Who has been impacted profoundly by the grace of God in Apostle Paul’s letter to the Romans? Here are some examples (source).
Augustine. Upon reading Romans 13, Augustine wrote: “No further would I read, nor had I any need; instantly, at the end of this sentence, a clear light flooded my heart and all the darkness of doubt vanished away (Confessions, viii. 29). The impact which Romans would have on Augustine, and the impact which Augustine would have on the world, can still be seen today.
Martin Luther. “I greatly longed to understand Paul’s Epistle to the Romans, and nothing stood in the way but that one expression, ‘the righteousness of God,’ because I took it to mean that righteousness whereby God is righteous and deals righteously in punishing the unrighteous … Night and day I pondered until … I grasped the truth that the righteousness of God is that righteousness whereby, through grace and sheer mercy, he justifies us by faith. Thereupon I felt myself to be reborn and to have gone through open doors into paradise. The whole of Scripture took on a new meaning, and whereas before ‘the righteousness of God’ had filled me with hate, now it became to me inexpressibly sweet in greater love. This passage of Paul became to me a gateway to heaven.”
John Wesley. “I went very unwillingly to a society in Aldersgate Street, where one was reading Luther’s Preface to the Epistle to the Romans… About a quarter before nine while he was describing the change which God works in the heart through faith in Christ, I felt my heart strangely warmed. I felt I did trust in Christ, Christ alone, for my salvation; and an assurance was given me that he had taken my sins away, even mine; and saved me from the law of sin and death.”
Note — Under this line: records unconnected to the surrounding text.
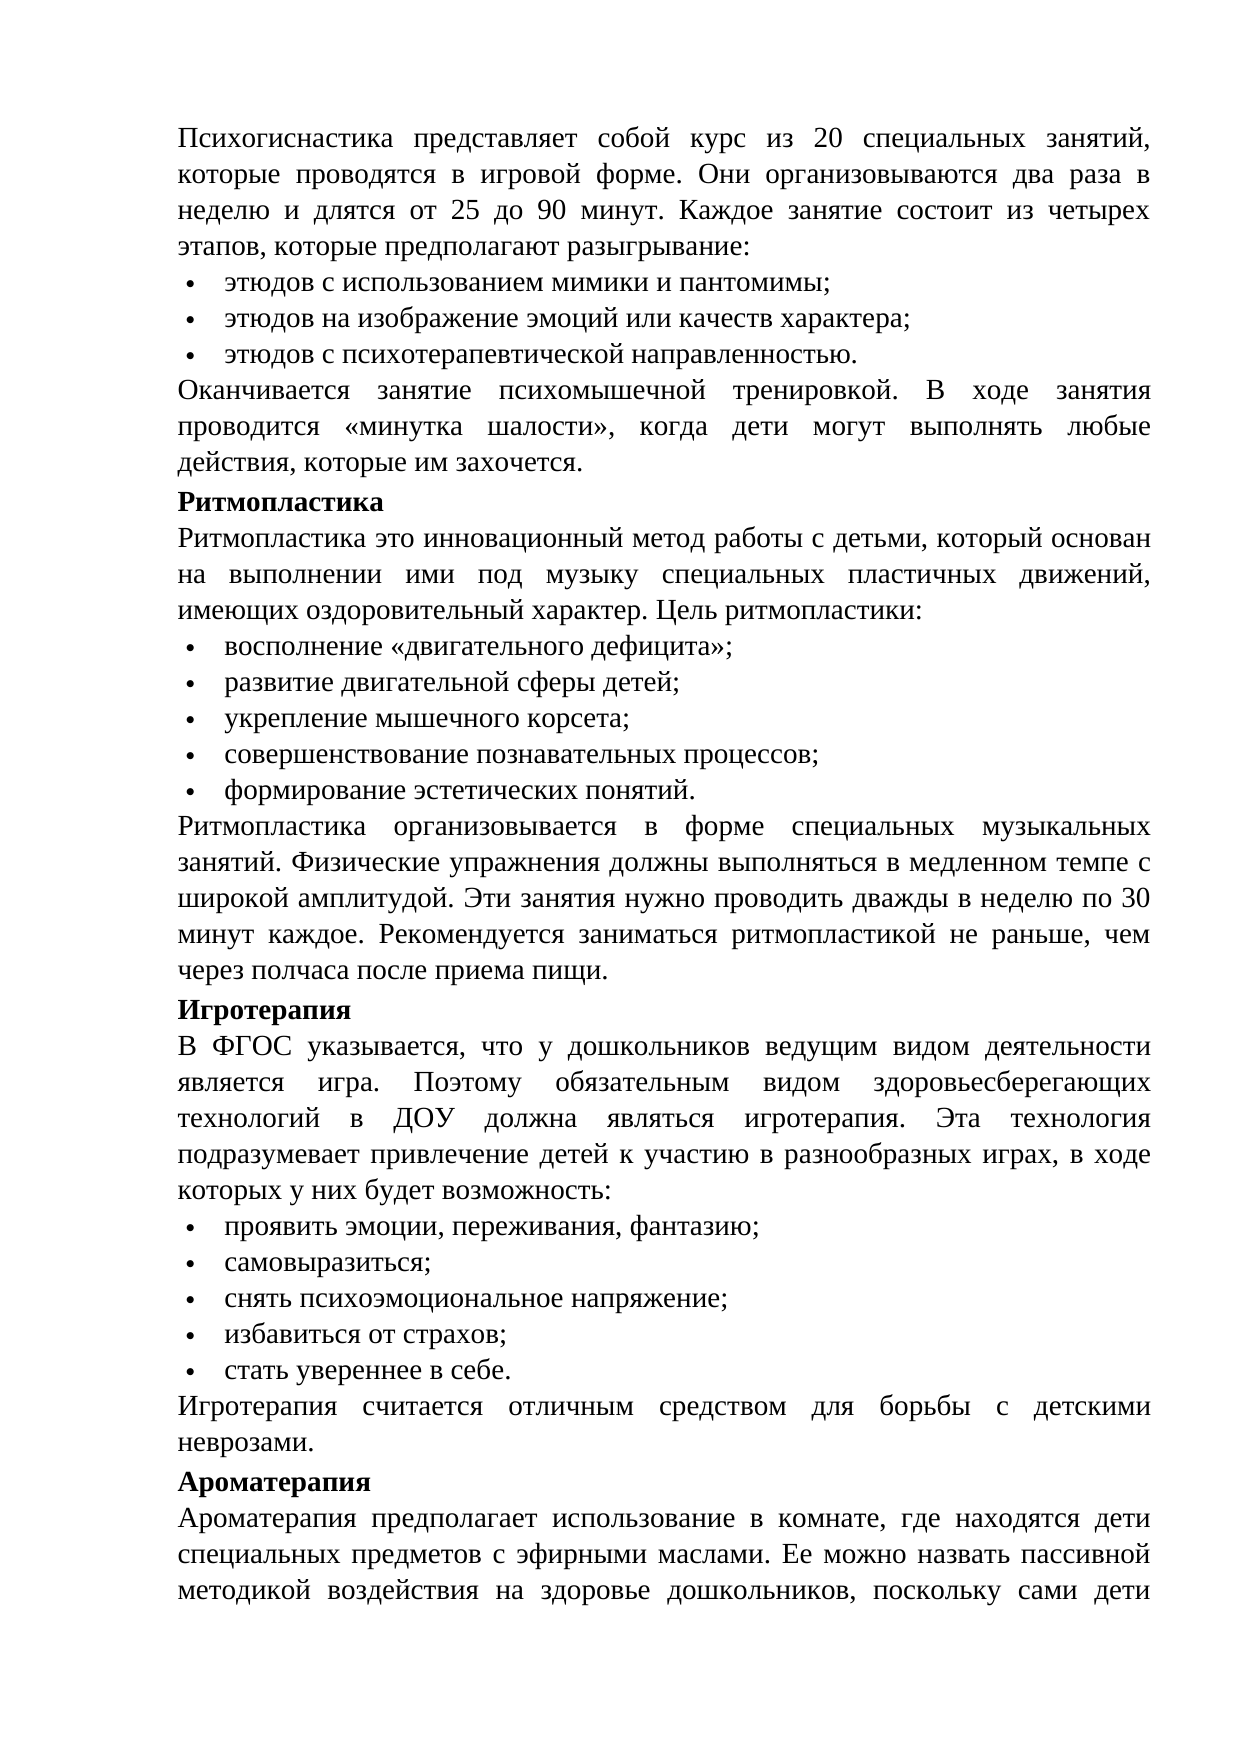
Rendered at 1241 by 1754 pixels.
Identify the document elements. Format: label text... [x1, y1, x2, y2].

text В ФГОС указывается, что у дошкольников ведущим видом деятельности является игра. Поэтому обязательным видом здоровьесберегающих технологий в ДОУ должна являться игротерапия. Эта технология подразумевает привлечение детей к участию в разнообразных играх, в ходе которых у них будет возможность: [177, 1026, 1152, 1206]
list снять психоэмоциональное напряжение; [187, 1277, 1152, 1313]
text Оканчивается занятие психомышечной тренировкой. В ходе занятия проводится «минутка шалости», когда дети могут выполнять любые действия, которые им захочется. [177, 370, 1152, 477]
text Игротерапия считается отличным средством для борьбы с детскими неврозами. [177, 1385, 1152, 1457]
list самовыразиться; [187, 1242, 1152, 1277]
list восполнение «двигательного дефицита»; [187, 626, 1152, 662]
list этюдов на изображение эмоций или качеств характера; [187, 298, 1152, 334]
text Ритмопластика это инновационный метод работы с детьми, который основан на выполнении ими под музыку специальных пластичных движений, имеющих оздоровительный характер. Цель ритмопластики: [177, 518, 1152, 626]
text Ритмопластика [177, 477, 1152, 518]
list стать увереннее в себе. [187, 1349, 1152, 1385]
list проявить эмоции, переживания, фантазию; [187, 1206, 1152, 1242]
list формирование эстетических понятий. [187, 770, 1152, 806]
text Игротерапия [177, 985, 1152, 1026]
list этюдов с психотерапевтической направленностью. [187, 334, 1152, 370]
text Ритмопластика организовывается в форме специальных музыкальных занятий. Физические упражнения должны выполняться в медленном темпе с широкой амплитудой. Эти занятия нужно проводить дважды в неделю по 30 минут каждое. Рекомендуется заниматься ритмопластикой не раньше, чем через полчаса после приема пищи. [177, 806, 1152, 985]
list укрепление мышечного корсета; [187, 698, 1152, 734]
list развитие двигательной сферы детей; [187, 662, 1152, 698]
list избавиться от страхов; [187, 1313, 1152, 1349]
text Психогиснастика представляет собой курс из 20 специальных занятий, которые проводятся в игровой форме. Они организовываются два раза в неделю и длятся от 25 до 90 минут. Каждое занятие состоит из четырех этапов, которые предполагают разыгрывание: [177, 118, 1152, 262]
list этюдов с использованием мимики и пантомимы; [187, 262, 1152, 298]
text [177, 1498, 1152, 1606]
text Ароматерапия [177, 1457, 1152, 1498]
list совершенствование познавательных процессов; [187, 734, 1152, 770]
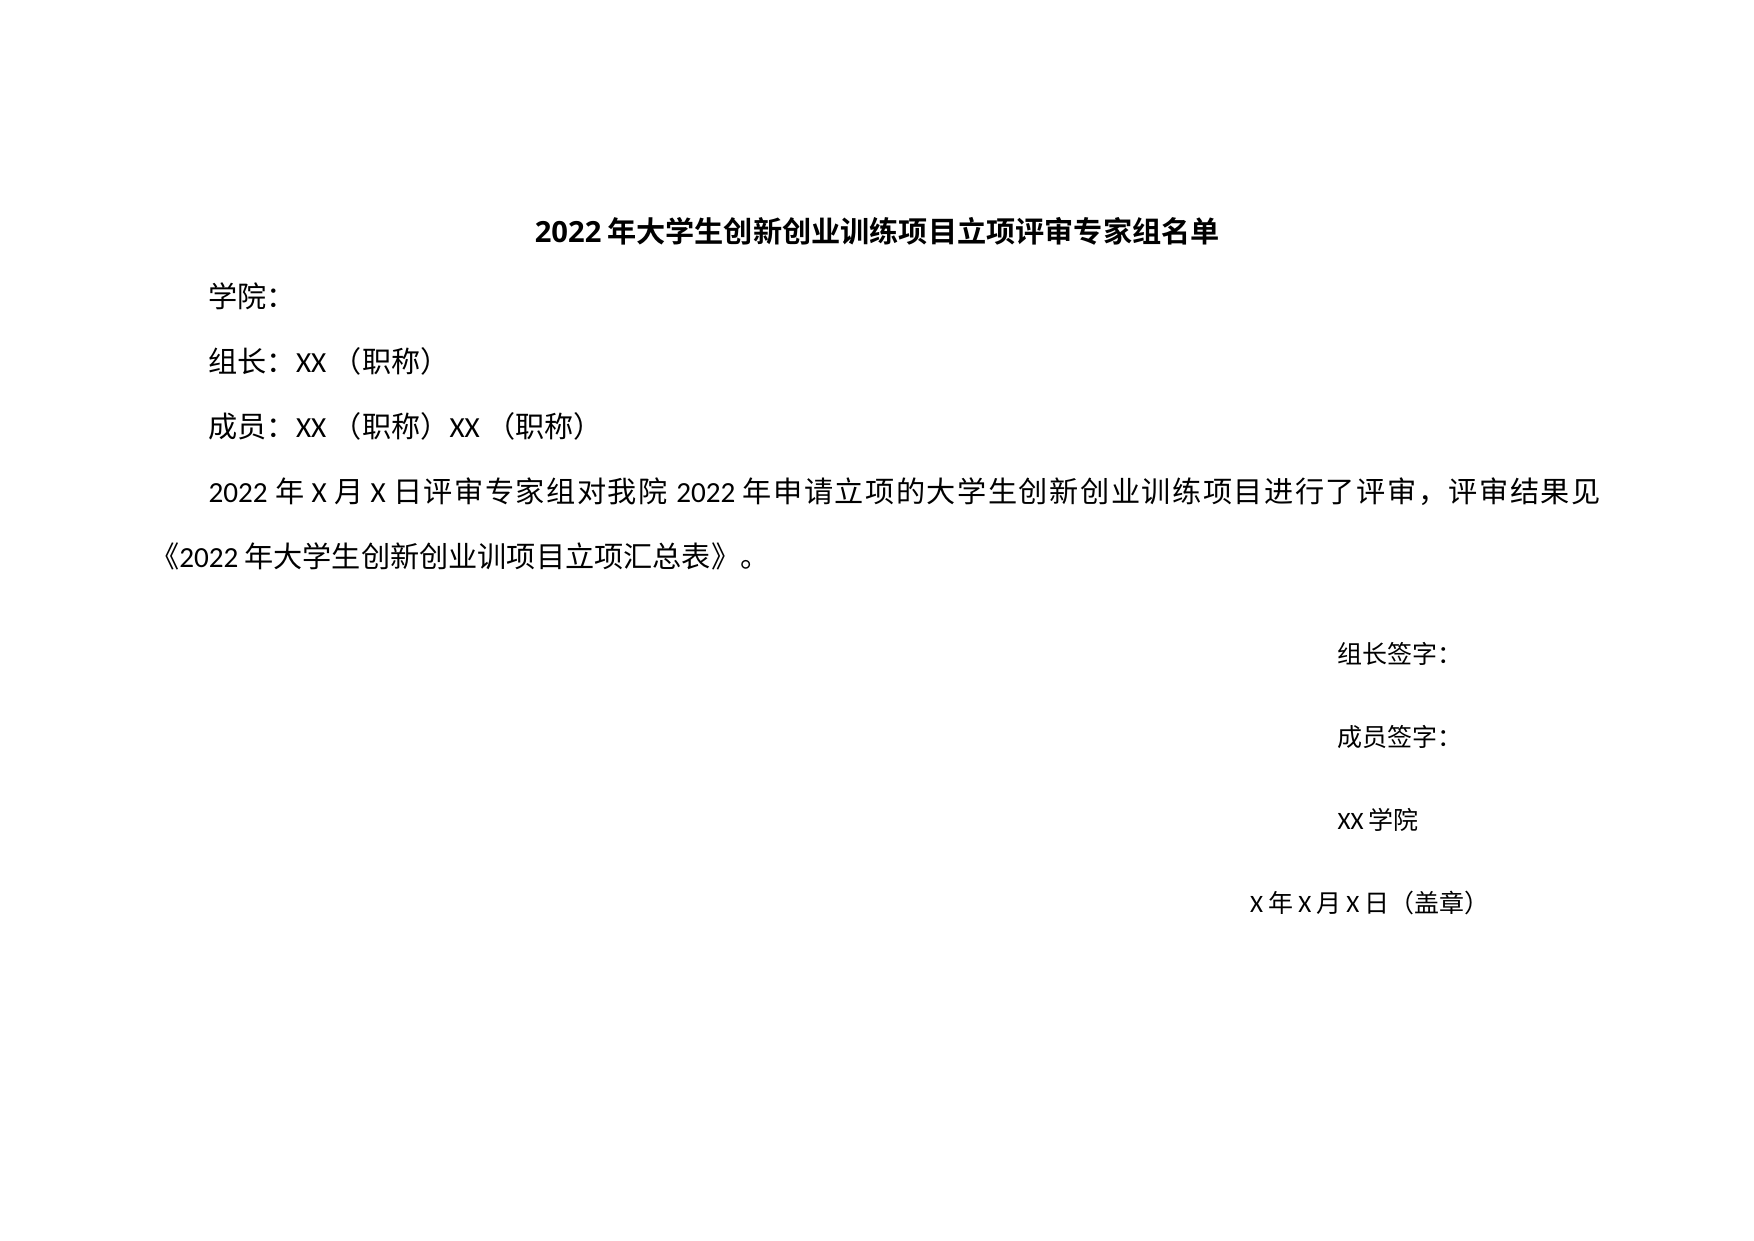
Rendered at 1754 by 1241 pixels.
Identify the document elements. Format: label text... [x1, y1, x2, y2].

text X年X月X日（盖章） [150, 869, 1604, 934]
text 成员签字： [150, 703, 1604, 768]
text 学院： [150, 263, 1604, 328]
text 2022年X月X日评审专家组对我院2022年申请立项的大学生创新创业训练项目进行了评审，评审结果见《2022年大学生创新创业训项目立项汇总表》。 [150, 458, 1604, 588]
text 组长：XX （职称） [150, 328, 1604, 393]
text 2022年大学生创新创业训练项目立项评审专家组名单 [150, 198, 1604, 263]
text 成员：XX （职称）XX （职称） [150, 393, 1604, 458]
text 组长签字： [150, 620, 1604, 685]
text XX学院 [150, 786, 1604, 851]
These men certainly had differences in their theological conclusions. Yet it is undeniable that they stand united by the impact the grace of God had on them through Scripture found in Romans. Once I considered grace to be weak and fragile. I thought grace just meant being polite and not causing problems. I am finding that the grace of God is explosive, dynamic, powerful, effective and life-changing, history-making even!
So I begin my journey into the grace of God with a study of Romans. This is rather fitting because Romans has been called the starting point of Biblical understanding. One fact is striking me rather significantly as I continue on this journey into grace: I have never studied the book of Romans.
James I. Packer of England said:
“There is one book in the New Testament which links up with almost everything that the Bible contains: that is the Epistle to the Romans, … In Romans, Paul brings together and sets out in systematic relation all the great themes of the Bible—sin, law, judgment, faith, works, grace, justification, sanctification, election, the plan of salvation, the work of Christ, the work of the Spirit, the Christian hope, the nature and life of the Church, the place of Jew and Gentile in the purpose of God, the philosophy of the Church and of world history, the meaning and message of the Old Testament, the duties of Christian citizenship, the principles of personal piety and ethics. From the vantage-point given by Romans, the whole landscape of the Bible is open to view, and the broad relation of the parts to the whole becomes plain. The study of Romans is the fittest starting-point for biblical interpretation and theology.”
– James I. Packer, Fundamentalism and the Word of God, p. 106f., as cited by David N. Steele and Curtis C. Thomas, Romans: An Interpretive Outline (Phillipsburg, New Jersey: Presbyterian and Reformed Publishing Company), p. 1.